La radicalité évangélique comme exigence politique

La radicalité évangélique comme exigence politique

Le livre La vie dessaisie confirme l’émergence d’une jeune génération catholique qu’on n’espérait plus et qui nous bouscule.  

(Cet article a été repris dans la Lettre NOTRE PAIN QUOTIDIEN par mon ami le p. Jean-Pierre Roche que je remercie fraternellement)

Il arrive que la teneur même d’un livre conduise celui qui en fait recension à envisager différemment son travail d’écriture ou plutôt à en comprendre la signification profonde. C’est ici le cas ! La vie dessaisie, de Foucauld Giuliani (1) nous présente la foi comme abandon plutôt que comme maîtrise de son objet : le Tout Autre. Et voilà qu’à mon tour je me sens porté au dessaisissement face à la matière du livre, de tout livre. Ne pas vouloir en rendre compte au travers d’un canevas préétabli, renoncer à en décrire l’architecture détaillée mais dire les mots qui entrent, comme rarement, en résonance avec ma propre quête et l’éclairent d’une lumière exigeante. C’est le bonheur que je souhaite à tous ses lecteurs. Tant ce livre nous bouscule dans notre manière de croire et de prendre notre foi au sérieux.

L’auteur est un jeune professeur de philosophie de 31 ans. Et ce n’est pas lui faire injure que de souligner qu’il met parfois la barre haute à son lecteur. Avec d’autres chrétiens de sa génération, il est à l’origine de la création à Paris du Dorothy, un café-atelier associatif ouvert à tous, qui porte le nom de Dorothy Day, pionnière américaine du christianisme social; co-auteur du livre La communion qui vient (2) dont il reformule ici le propos à la première personne et co-fondateur du Collectif Anatasis animé par un même « désir de produire une pensée et une action politiques ancrées dans la foi chrétienne, les ressources bibliques/évangéliques/théologiques et les diverses traditions chrétiennes. »

L’acceptation du tragique comme dépassement de la peur

Je répugne toujours un peu à la facilité de reprendre les “quatrième de couverture“ sauf lorsque je conviens que je ne ferais pas mieux pour résumer le contexte et le propos d’un ouvrage. Alors voici : « La peur de notre époque découle de la catastrophe protéiforme induite par des pouvoirs politiques et économiques adonnés à la volonté de puissance à une échelle inconnue de nous jusqu’à ce jour. Cette peur est redoublée par l’impression qu’aucune autre voie n’existe face au règne de la force. La foi en l’Evangile présente pourtant une alternative, dans la mesure où elle instille en nous la confiance en un Dieu qui cherche incessamment à transformer nos vies et à orienter le temps historique. Plutôt que de conduire à la maîtrise de toutes choses au moyen de la raison et de la volonté, c’est à un dessaisissement radical pour la charité qu’ouvre la foi. La vie  dessaisie est le processus et le résultat de cette dépossession expérimentée dans les différentes sphères de notre existence individuelle et collective. » 

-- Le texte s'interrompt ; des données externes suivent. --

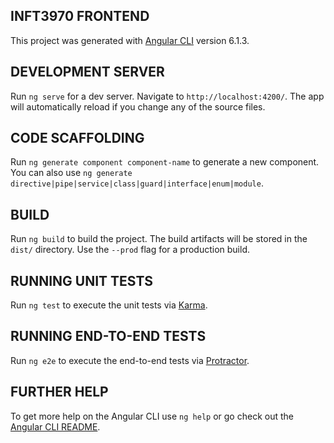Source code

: ## INFT3970 FRONTEND

This project was generated with [Angular CLI](https://github.com/angular/angular-cli) version 6.1.3.

## DEVELOPMENT SERVER

Run `ng serve` for a dev server. Navigate to `http://localhost:4200/`. The app will automatically reload if you change any of the source files.

## CODE SCAFFOLDING

Run `ng generate component component-name` to generate a new component. You can also use `ng generate directive|pipe|service|class|guard|interface|enum|module`.

## BUILD

Run `ng build` to build the project. The build artifacts will be stored in the `dist/` directory. Use the `--prod` flag for a production build.

## RUNNING UNIT TESTS

Run `ng test` to execute the unit tests via [Karma](https://karma-runner.github.io).

## RUNNING END-TO-END TESTS

Run `ng e2e` to execute the end-to-end tests via [Protractor](http://www.protractortest.org/).

## FURTHER HELP

To get more help on the Angular CLI use `ng help` or go check out the [Angular CLI README](https://github.com/angular/angular-cli/blob/master/README.md).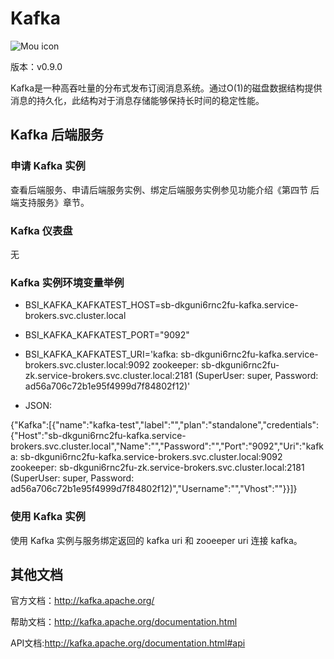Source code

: # Kafka

![Mou icon](../img/Kafka.png)

版本：v0.9.0

Kafka是一种高吞吐量的分布式发布订阅消息系统。通过O(1)的磁盘数据结构提供消息的持久化，此结构对于消息存储能够保持长时间的稳定性能。

## Kafka 后端服务

### 申请 Kafka 实例

查看后端服务、申请后端服务实例、绑定后端服务实例参见功能介绍《第四节 后端支持服务》章节。

### Kafka 仪表盘

无

### Kafka 实例环境变量举例

- BSI_KAFKA_KAFKATEST_HOST=sb-dkguni6rnc2fu-kafka.service-brokers.svc.cluster.local- BSI_KAFKA_KAFKATEST_PORT="9092"- BSI_KAFKA_KAFKATEST_URI='kafka: sb-dkguni6rnc2fu-kafka.service-brokers.svc.cluster.local:9092            zookeeper: sb-dkguni6rnc2fu-zk.service-brokers.svc.cluster.local:2181            (SuperUser: super, Password: ad56a706c72b1e95f4999d7f84802f12)'- JSON:
{"Kafka":[{"name":"kafka-test","label":"","plan":"standalone","credentials":{"Host":"sb-dkguni6rnc2fu-kafka.service-brokers.svc.cluster.local","Name":"","Password":"","Port":"9092","Uri":"kafka:          sb-dkguni6rnc2fu-kafka.service-brokers.svc.cluster.local:9092 zookeeper: sb-dkguni6rnc2fu-zk.service-brokers.svc.cluster.local:2181 (SuperUser:            super, Password: ad56a706c72b1e95f4999d7f84802f12)","Username":"","Vhost":""}}]}

### 使用 Kafka 实例

使用 Kafka 实例与服务绑定返回的 kafka uri 和 zooeeper uri 连接 kafka。

## 其他文档

官方文档：http://kafka.apache.org/帮助文档：http://kafka.apache.org/documentation.htmlAPI文档:http://kafka.apache.org/documentation.html#api


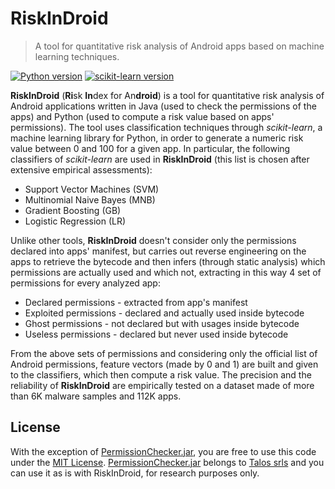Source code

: # RiskInDroid

> A tool for quantitative risk analysis of Android apps based on machine learning techniques.

[![Python version](http://img.shields.io/badge/Python-3.5.2-green.svg)](http://www.python.org/download/releases/3.5.2/)
[![scikit-learn version](http://img.shields.io/badge/scikit--learn-0.18-blue.svg)](http://scikit-learn.org/)

**RiskInDroid** (**Ri**sk **In**dex for An**droid**) is a tool for quantitative risk analysis of Android applications written in Java (used to check the permissions of the apps) and Python (used to compute a risk value based on apps' permissions). The tool uses classification techniques through *scikit-learn*, a machine learning library for Python, in order to generate a numeric risk value between 0 and 100 for a given app. In particular, the following classifiers of *scikit-learn* are used in **RiskInDroid** (this list is chosen after extensive empirical assessments):
* Support Vector Machines (SVM)
* Multinomial Naive Bayes (MNB)
* Gradient Boosting (GB)
* Logistic Regression (LR)

Unlike other tools, **RiskInDroid** doesn't consider only the permissions declared into apps' manifest, but carries out reverse engineering on the apps to retrieve the bytecode and then infers (through static analysis) which permissions are actually used and which not, extracting in this way 4 set of permissions for every analyzed app:
* Declared permissions - extracted from app's manifest
* Exploited permissions - declared and actually used inside bytecode
* Ghost permissions - not declared but with usages inside bytecode
* Useless permissions - declared but never used inside bytecode

From the above sets of permissions and considering only the official list of Android permissions, feature vectors (made by 0 and 1) are built and given to the classifiers, which then compute a risk value. The precision and the reliability of **RiskInDroid** are empirically tested on a dataset made of more than 6K malware samples and 112K apps.



## License

With the exception of [PermissionChecker.jar](https://github.com/ClaudiuGeorgiu/RiskInDroid/blob/master/app/PermissionChecker.jar), you are free to use this code under the [MIT License](https://opensource.org/licenses/MIT).
[PermissionChecker.jar](https://github.com/ClaudiuGeorgiu/RiskInDroid/blob/master/app/PermissionChecker.jar) belongs to [Talos srls](http://www.talos-security.com/) and you can use it as is with RiskInDroid, for research purposes only.
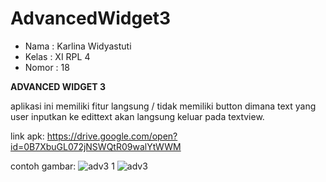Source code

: # AdvancedWidget3

* Nama  : Karlina Widyastuti
* Kelas : XI RPL 4
* Nomor : 18 

 **ADVANCED WIDGET 3**

aplikasi ini memiliki fitur langsung / tidak memiliki button dimana text yang user inputkan ke edittext akan langsung keluar pada textview.

link apk:
https://drive.google.com/open?id=0B7XbuGL072jNSWQtR09walYtWWM

contoh gambar: 
![adv3 1](https://cloud.githubusercontent.com/assets/22352314/18816275/27d37f5e-8370-11e6-99e0-36b79ef39fdc.PNG)
![adv3](https://cloud.githubusercontent.com/assets/22352314/18816279/36eadb22-8370-11e6-8cd2-e1a2906aaa99.PNG)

L’auteur entend ici opposer à la peur qui nous désespère et paralyse, le sens du tragique qui, dans la foi chrétienne, vient de la perception de l’existence du mal en l’homme, un mal vaincu par le Christ qui toujours ouvre un passage dans nos existences. Encore faut-il que nous acceptions, en effet, de nous laisser dessaisir de nous-mêmes et de toutes nos sécurités pour reconnaître qu’il n’est, pour l’humain, aucun lieu « habitable » où « s’installer durablement » puisque sa vocation est, selon la symbolique biblique, de marcher vers la Terre Promise à la rencontre de son Dieu et, chemin faisant, d’instaurer, ici et maintenant, les prémisses du Royaume. Avec les autres, tous les autres… dans un esprit de communion. 

Le dessaisissement de soi comme condition d’ouverture à la grâce.

La vie dessaisie fait partie de ces livres que l’on referme – pour qui fonctionne comme moi – lacérés de stabilo au point de ne pouvoir les prêter à personne. Manière de fixer des pensées à approfondir, sur lesquelles revenir en une lente manducation. Tant on y pressent des saveurs nourricières. Pour celui qui fait recension de l’ouvrage, cela implique de renoncer à tout vouloir dire puisque, in fine, l’objet de sa propre écriture, au terme de sa découverte de l’ouvrage, est de renvoyer à la lecture du livre.